Second, we can go the risky route and play the hot hand. We start the high upside, tantalizing new fantasy toys like L. Green and C. Patterson, leaving those standbys well, standing by. The thrill of knowing they could put up a zero, like Green did last week (and nearly did Thursday night), or 25 PPR fpts like  Patterson did, and betting on the 25 is why you play fantasy in the first place. You dig the possibilities.

It seems logical that we should simply be starting the best players at each position, regardless of how many years they’ve been among the best players at their position. We’ve all seen the blind Player A vs Player B scenarios that suggest Matt McGloin makes a better fantasy play than Drew Brees or something incredulous like that. Don’t worry, I’m not going there. I’m not interested in convincing you to start one guy or another. Instead what I did was plot players’ position rank over the last four weeks against the percent of leagues that started those players in week 14, the first week of the fantasy playoffs. This gives us an idea of how attached we as a fantasy community are to starting underperforming known quantities (safety bias) and how often well performing players are left on the bench in the playoffs.

(Notes on the analysis: The fantasy point totals are from a Yahoo PPR league I’m in. Although the week 14 points are included in the rank, you did not have these numbers when making your lineup decisions. I’m not sure the ranks change terribly significantly, but they would have been different heading into week 14. I used the last four weeks point totals because so much changes over the whole season due to injuries, etc. For QB and TE, I used the top 12 players, with a couple of others whose start percentage stuck out to me, that I’ll highlight below. For RB and WR, I selected guys from a large range of ranks. There were many top 20 players at these positions that are 100% started–it doesn’t really help our discussion to show that everyone starts Jamaal Charles or Calvin Johnson, so those kind of situations are not shown here. One more caveat with start % is that players may be rostered by teams not in the playoffs or on bye and therefore not making lineup adjustments. I’m guessing anyone ~85% started was started by everyone who owned him). 

Ideally, we should see a nice negatively sloped linear relationship between % started and rank, with the highest ranked players being started the most often. For WR this is generally the case. At TE, you see the nice correlation for the top 12 guys, it’s the two extra points I included that skew the line. For the other positions, particularly RB and QB it is definitely not ideal. In more detail…

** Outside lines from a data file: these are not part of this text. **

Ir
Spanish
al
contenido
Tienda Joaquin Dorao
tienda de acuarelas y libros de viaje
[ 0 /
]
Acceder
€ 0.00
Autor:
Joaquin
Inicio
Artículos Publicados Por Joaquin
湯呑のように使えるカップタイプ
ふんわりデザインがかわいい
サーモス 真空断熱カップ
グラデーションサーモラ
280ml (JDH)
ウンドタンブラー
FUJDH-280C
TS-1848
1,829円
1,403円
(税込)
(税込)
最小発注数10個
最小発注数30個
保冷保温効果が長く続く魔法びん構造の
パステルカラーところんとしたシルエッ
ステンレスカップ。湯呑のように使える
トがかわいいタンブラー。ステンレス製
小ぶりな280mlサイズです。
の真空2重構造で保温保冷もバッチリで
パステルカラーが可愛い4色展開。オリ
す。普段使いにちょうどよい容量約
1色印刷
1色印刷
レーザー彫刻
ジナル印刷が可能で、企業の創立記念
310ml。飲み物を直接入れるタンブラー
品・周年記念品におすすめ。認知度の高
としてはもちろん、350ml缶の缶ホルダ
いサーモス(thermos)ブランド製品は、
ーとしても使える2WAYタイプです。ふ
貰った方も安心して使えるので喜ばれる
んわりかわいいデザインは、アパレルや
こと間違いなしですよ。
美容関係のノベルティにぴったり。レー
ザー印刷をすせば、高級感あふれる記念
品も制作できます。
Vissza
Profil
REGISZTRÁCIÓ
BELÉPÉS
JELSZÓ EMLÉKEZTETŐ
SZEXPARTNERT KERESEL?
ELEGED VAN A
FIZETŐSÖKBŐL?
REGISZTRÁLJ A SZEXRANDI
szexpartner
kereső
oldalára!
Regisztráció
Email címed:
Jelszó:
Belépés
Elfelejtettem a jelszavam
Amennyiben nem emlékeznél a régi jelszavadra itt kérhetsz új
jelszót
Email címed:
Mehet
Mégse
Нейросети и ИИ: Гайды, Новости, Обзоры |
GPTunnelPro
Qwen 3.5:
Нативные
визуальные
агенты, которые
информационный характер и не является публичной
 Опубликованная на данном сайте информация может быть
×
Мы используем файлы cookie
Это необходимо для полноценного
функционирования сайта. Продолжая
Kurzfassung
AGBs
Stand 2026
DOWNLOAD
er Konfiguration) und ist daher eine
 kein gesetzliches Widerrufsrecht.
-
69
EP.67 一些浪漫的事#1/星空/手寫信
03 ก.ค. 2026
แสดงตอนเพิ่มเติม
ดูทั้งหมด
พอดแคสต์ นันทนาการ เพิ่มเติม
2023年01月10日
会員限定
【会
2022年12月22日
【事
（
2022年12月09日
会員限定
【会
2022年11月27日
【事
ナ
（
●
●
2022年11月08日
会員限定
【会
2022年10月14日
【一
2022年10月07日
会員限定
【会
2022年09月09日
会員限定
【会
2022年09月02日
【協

(click on the graphs to open them in a new window)

Quarterback: The notable outliers here were that only 32% of people started Josh McCown, the number one fantasy quarterback over the past four weeks. Ben Rothlisberger, started in 27% of leagues, is the number three quarterback. Alex Smith, Ryan Tannehill, Carson Palmer, Philip Rivers, and Andrew Luck are all top 10 quarterbacks who were started in fewer than 50% of leagues last week. (Note: Nick Foles and Russell Wilson both had bye weeks during the total fantasy point calculation period, so they were not in the top 12 total, but were #5 and #10 respectively in average fantasy points over that period. Both were started in over 60 percent of leagues).